Technical AI Safety Decal

Thursdays 6-8 PM in Giannini 141, starting 2/13

About the Course

Course Prerequisites

This course assumes fluency with linear algebra, multivariable calculus, and basic programming at a level equivalent to MATH 54, MATH 53, and CS 61A. Since the class will quickly move through the material and involve significant ML paper reading, familiarity with machine learning at the level of CS 189 is strongly recommended. Prior familiarity with the field of AI Safety is not required.

Assignments

Weekly Reading Reflections: These reflections are based on the assigned readings and must be submitted before each class. Students will answer specific questions about the material and share their own insights, including points of interest, connections to other ideas, and areas of agreement or disagreement.

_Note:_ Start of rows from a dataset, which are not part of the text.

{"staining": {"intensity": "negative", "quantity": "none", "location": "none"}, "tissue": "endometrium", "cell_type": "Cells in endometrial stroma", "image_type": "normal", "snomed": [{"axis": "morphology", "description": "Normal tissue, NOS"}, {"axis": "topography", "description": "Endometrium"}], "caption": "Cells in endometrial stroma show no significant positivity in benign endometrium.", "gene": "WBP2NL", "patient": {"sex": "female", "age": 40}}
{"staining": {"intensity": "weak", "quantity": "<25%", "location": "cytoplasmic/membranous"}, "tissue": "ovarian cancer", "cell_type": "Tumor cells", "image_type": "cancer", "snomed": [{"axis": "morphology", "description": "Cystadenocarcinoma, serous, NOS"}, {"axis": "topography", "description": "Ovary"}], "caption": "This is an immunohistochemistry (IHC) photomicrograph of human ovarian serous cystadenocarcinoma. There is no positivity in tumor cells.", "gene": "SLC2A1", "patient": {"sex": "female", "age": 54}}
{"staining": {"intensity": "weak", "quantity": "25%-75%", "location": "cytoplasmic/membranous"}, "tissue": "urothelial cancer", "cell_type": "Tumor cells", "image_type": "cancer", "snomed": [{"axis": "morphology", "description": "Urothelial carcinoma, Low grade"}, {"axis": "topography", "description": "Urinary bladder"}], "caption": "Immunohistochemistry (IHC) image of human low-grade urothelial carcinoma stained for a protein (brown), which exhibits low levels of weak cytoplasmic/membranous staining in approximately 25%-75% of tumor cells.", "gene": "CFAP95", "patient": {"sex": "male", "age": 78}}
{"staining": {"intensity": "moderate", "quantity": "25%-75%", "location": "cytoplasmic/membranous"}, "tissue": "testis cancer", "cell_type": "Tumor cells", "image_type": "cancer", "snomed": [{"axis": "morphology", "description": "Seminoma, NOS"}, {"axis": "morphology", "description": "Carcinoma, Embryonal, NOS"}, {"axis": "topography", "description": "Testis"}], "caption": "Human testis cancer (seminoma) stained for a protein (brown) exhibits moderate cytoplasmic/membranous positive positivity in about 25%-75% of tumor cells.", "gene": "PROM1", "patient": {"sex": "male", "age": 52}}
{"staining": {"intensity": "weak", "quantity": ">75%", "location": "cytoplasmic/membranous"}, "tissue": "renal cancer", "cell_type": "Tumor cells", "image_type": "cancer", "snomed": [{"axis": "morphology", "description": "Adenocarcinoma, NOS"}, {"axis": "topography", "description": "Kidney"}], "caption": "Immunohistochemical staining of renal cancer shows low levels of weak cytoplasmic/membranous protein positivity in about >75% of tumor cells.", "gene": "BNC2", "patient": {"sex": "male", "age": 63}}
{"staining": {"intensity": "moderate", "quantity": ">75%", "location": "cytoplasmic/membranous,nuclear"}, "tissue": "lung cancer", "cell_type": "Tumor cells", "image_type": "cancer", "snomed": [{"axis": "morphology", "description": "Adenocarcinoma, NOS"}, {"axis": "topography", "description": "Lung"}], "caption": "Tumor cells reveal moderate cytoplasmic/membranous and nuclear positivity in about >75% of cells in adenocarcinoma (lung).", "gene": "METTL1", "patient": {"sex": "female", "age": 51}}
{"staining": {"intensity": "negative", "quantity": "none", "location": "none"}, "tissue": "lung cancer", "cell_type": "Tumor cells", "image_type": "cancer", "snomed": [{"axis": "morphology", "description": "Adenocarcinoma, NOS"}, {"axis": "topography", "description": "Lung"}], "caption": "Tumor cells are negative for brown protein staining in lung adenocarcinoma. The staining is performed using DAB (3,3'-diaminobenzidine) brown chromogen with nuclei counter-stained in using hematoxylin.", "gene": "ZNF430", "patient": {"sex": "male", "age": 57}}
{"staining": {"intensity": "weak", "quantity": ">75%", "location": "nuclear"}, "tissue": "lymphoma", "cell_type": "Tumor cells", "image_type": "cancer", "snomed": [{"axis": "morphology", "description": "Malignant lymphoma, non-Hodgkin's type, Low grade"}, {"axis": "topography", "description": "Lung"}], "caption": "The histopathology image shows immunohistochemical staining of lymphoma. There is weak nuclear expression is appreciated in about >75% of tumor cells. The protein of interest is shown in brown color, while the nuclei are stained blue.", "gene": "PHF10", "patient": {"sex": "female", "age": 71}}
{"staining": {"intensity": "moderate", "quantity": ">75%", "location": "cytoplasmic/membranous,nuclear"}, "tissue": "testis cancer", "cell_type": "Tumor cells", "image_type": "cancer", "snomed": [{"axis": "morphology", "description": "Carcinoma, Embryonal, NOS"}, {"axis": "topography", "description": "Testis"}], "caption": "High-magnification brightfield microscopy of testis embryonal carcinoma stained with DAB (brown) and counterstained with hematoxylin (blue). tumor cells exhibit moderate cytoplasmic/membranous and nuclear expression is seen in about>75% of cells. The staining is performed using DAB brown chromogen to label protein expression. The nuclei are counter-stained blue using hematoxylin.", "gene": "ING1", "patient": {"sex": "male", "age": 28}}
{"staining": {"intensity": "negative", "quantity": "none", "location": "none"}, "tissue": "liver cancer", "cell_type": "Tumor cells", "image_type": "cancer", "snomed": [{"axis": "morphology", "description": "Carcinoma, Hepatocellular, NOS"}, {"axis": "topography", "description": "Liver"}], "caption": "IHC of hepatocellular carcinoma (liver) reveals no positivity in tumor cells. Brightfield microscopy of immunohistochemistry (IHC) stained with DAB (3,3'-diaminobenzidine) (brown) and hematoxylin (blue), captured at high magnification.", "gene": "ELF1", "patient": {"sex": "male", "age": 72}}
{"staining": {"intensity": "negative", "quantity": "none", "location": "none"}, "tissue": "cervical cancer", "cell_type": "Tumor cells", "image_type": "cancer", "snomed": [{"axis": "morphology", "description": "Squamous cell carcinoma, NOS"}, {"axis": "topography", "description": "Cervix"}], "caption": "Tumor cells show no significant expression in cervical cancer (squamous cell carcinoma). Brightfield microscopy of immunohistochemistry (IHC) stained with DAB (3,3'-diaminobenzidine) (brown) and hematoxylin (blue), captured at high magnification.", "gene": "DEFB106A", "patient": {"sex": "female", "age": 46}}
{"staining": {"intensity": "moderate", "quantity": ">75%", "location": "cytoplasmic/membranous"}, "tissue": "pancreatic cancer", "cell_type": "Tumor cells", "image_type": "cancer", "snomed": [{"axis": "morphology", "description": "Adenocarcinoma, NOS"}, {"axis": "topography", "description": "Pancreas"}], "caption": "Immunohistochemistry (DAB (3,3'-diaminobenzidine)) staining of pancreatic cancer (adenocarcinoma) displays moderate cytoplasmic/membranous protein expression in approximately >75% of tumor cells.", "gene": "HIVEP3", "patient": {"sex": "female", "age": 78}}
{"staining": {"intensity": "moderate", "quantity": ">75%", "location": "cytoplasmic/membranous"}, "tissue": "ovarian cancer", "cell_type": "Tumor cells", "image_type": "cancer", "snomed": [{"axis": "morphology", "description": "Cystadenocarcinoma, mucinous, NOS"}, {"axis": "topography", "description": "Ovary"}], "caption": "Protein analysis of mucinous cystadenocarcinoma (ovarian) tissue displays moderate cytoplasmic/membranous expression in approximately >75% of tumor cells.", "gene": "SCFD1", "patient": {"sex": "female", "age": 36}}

Completing these reflections demonstrates engagement with the material and helps prepare students for in-class discussions.

Projects: Students will complete 2-3 coding projects focused on replicating results from technical AI safety papers. They are also encouraged to creatively extend the ideas presented in the papers. Projects may be completed in groups, and students should prepare a presentation for the final project.

Tentative Schedule

Week 1 - Issues in AI safety

Week 2 - Machine Learning Review

Week 3 - History of Adversarial Machine Learning

Week 4 - Adversarial Attacks on LLMs

Week 5 - Alignment with Human Value

Week 6 - Problem of Misalignment

Week 7 - Mechanistic Interpretability

Week 8 - Representation Engineering

Week 9 - Benchmark and Evaluation

Week 10 - LLM agents security

Week 11-14 - Guest Lectures and Final Project Presentation

The Intro to AI Safety curriculum provides a high-level understanding of the problems in AI safety and some of the key research directions which aim to solve it. Students will learn about the theoretical and practical risks associated with using advanced AI systems, the difficulties inherent to addressing them, and the current state of research regarding solutions.